Could you copy out all the lines in the material below where the word "runs" occurs?

EXERCISE DATA:
[Start of Attachment]

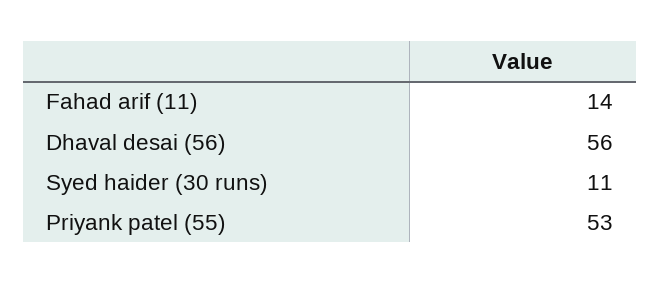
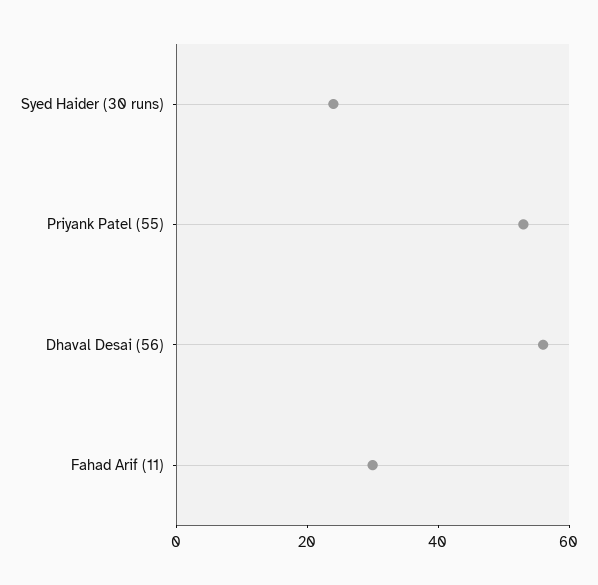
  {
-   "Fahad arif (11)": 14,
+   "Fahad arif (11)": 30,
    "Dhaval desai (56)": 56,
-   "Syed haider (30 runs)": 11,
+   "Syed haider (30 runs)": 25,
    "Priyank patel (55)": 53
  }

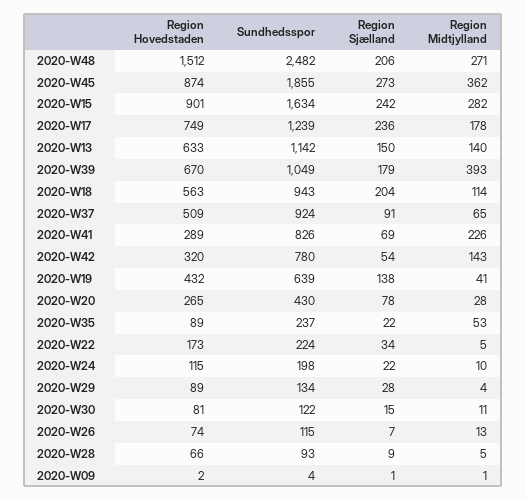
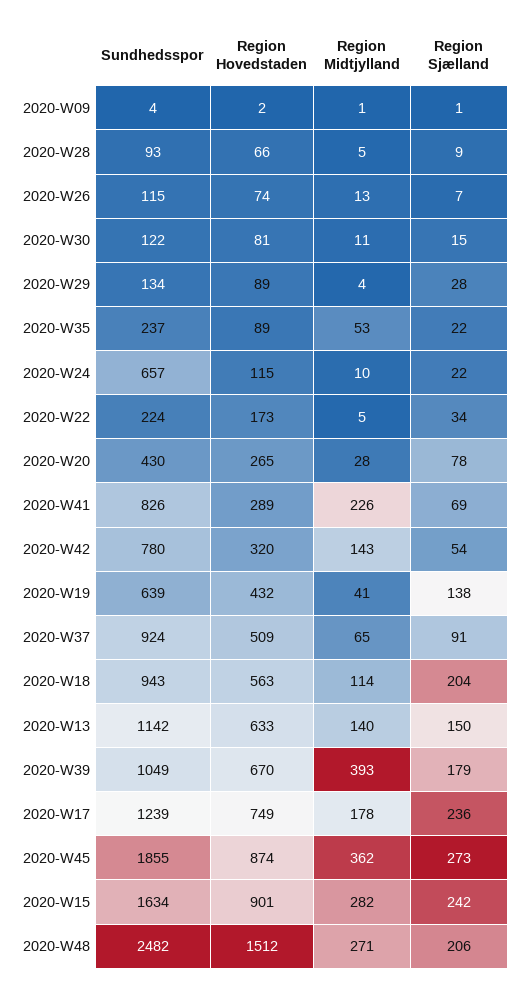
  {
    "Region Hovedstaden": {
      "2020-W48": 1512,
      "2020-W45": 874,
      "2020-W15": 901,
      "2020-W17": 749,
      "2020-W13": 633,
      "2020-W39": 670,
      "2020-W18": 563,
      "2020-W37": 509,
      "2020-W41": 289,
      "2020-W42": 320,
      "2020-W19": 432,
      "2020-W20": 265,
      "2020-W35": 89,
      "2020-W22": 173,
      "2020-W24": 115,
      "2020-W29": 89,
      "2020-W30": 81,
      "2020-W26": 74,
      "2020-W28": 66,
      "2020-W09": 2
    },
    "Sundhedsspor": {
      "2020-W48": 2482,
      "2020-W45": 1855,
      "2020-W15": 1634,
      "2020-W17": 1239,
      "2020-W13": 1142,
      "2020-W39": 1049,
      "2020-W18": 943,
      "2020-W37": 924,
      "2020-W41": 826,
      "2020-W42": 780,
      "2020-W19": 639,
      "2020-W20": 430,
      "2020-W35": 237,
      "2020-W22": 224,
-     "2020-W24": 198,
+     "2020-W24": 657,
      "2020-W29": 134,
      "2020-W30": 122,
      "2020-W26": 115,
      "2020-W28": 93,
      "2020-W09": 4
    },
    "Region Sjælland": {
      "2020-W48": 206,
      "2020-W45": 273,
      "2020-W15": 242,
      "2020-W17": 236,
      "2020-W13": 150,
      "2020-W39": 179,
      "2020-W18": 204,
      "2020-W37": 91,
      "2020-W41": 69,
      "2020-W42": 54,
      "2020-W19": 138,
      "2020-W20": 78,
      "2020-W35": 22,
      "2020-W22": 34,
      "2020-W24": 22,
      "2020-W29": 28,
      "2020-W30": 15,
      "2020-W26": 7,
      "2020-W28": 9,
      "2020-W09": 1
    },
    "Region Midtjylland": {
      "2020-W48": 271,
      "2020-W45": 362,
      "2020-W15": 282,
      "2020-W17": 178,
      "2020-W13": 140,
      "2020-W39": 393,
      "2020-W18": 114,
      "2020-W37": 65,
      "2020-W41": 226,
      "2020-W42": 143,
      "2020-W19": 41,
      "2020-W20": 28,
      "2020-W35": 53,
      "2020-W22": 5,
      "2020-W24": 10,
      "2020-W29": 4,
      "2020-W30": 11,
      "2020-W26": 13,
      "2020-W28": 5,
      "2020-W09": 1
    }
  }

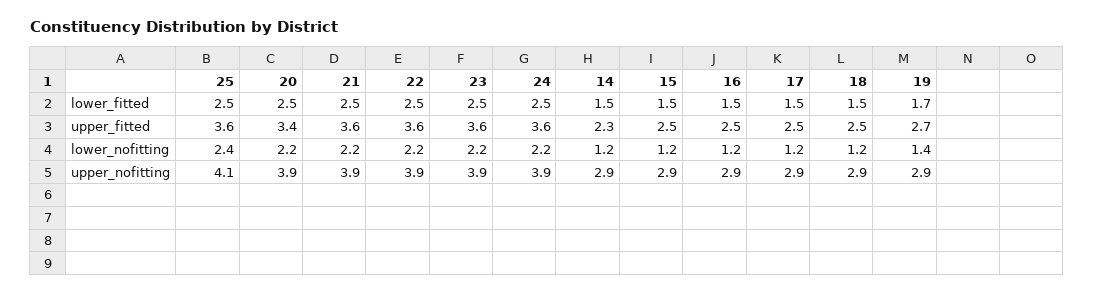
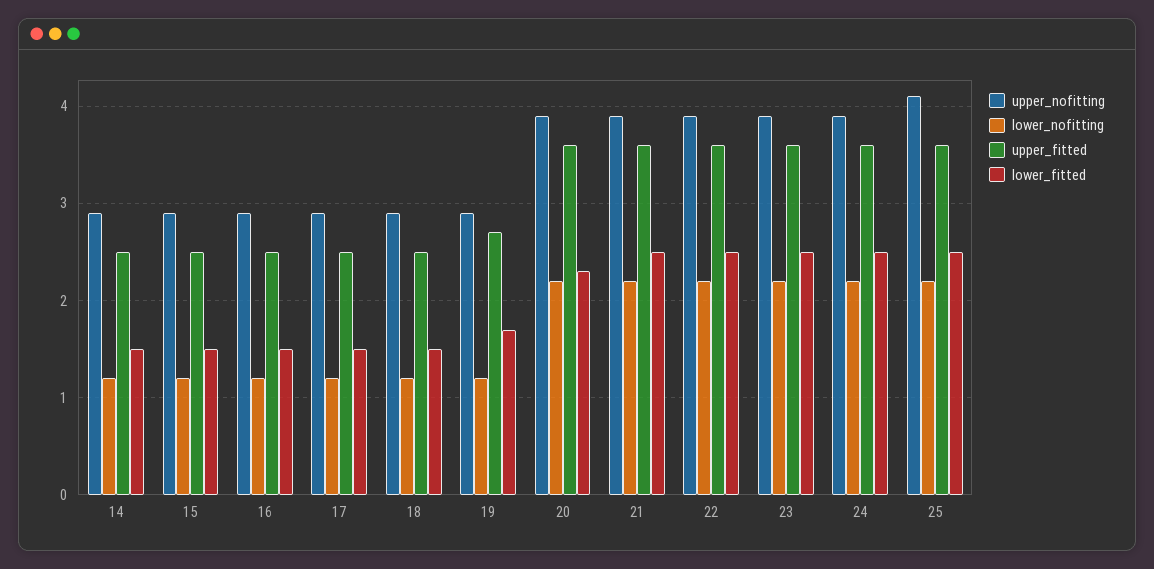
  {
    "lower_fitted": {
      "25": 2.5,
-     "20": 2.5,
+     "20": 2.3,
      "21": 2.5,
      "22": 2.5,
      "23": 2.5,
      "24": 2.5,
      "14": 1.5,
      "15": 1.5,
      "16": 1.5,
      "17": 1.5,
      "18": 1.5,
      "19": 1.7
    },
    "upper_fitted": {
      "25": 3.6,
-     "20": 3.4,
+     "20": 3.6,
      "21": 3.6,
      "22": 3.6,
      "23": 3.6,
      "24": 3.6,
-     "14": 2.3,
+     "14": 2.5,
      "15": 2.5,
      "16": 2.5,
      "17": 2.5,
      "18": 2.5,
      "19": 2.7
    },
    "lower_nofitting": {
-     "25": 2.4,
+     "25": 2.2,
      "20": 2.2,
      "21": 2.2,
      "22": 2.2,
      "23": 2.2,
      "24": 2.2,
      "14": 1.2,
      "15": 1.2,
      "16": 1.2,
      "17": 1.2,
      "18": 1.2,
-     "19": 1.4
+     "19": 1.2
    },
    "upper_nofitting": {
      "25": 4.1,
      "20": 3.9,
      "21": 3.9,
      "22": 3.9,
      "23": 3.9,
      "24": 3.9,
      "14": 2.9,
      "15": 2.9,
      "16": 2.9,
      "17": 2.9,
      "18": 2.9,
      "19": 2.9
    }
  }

[End of Attachment]
[Start of Attachment]

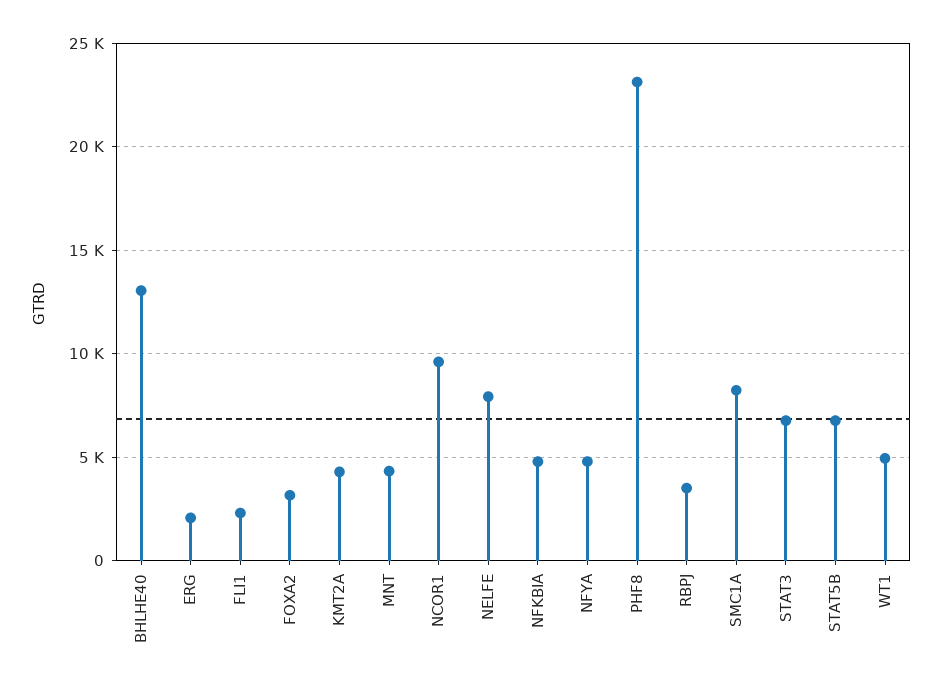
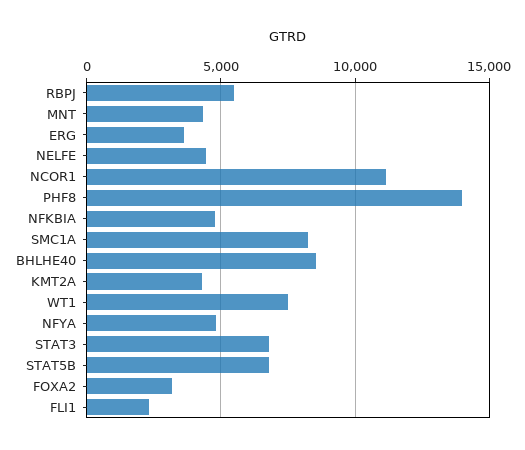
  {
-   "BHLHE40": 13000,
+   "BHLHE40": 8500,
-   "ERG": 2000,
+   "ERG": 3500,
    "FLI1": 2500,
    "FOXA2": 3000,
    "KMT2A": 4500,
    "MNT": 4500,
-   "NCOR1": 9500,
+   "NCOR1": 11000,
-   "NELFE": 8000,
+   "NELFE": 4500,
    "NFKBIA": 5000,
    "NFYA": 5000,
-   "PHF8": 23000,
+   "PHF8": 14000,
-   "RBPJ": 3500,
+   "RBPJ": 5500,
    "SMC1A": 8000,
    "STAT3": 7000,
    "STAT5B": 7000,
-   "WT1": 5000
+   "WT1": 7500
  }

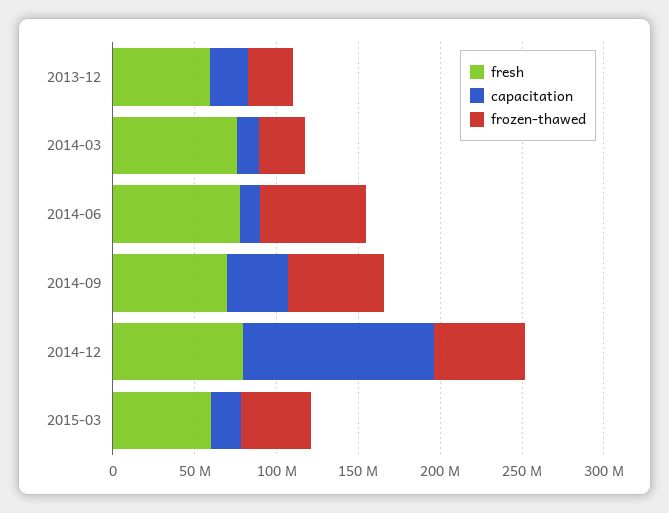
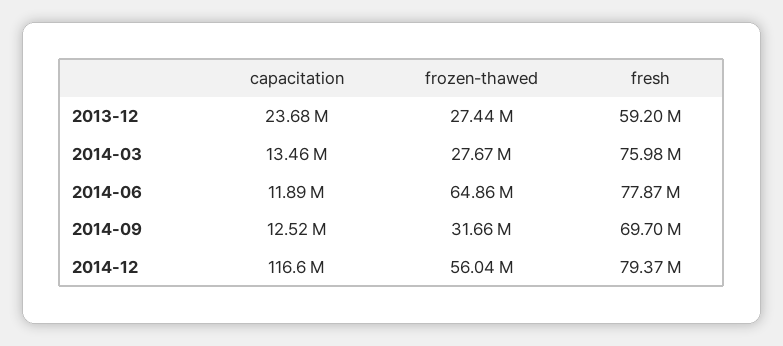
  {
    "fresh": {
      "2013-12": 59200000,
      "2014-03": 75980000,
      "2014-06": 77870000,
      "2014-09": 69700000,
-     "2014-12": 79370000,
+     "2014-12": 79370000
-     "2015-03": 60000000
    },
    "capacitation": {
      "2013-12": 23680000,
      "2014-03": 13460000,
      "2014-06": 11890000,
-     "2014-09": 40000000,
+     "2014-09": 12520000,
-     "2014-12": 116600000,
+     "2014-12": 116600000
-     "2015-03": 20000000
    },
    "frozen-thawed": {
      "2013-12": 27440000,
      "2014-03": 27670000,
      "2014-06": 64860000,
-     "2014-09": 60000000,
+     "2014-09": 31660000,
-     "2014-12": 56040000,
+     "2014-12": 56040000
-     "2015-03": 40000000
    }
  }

[End of Attachment]
[Start of Attachment]

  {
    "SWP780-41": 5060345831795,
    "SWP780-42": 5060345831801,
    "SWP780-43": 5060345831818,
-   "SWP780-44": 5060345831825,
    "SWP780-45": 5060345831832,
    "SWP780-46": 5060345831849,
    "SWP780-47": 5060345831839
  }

[End of Attachment]

THE COMPLETED TASK:
-   "Syed haider (30 runs)": 11,
+   "Syed haider (30 runs)": 25,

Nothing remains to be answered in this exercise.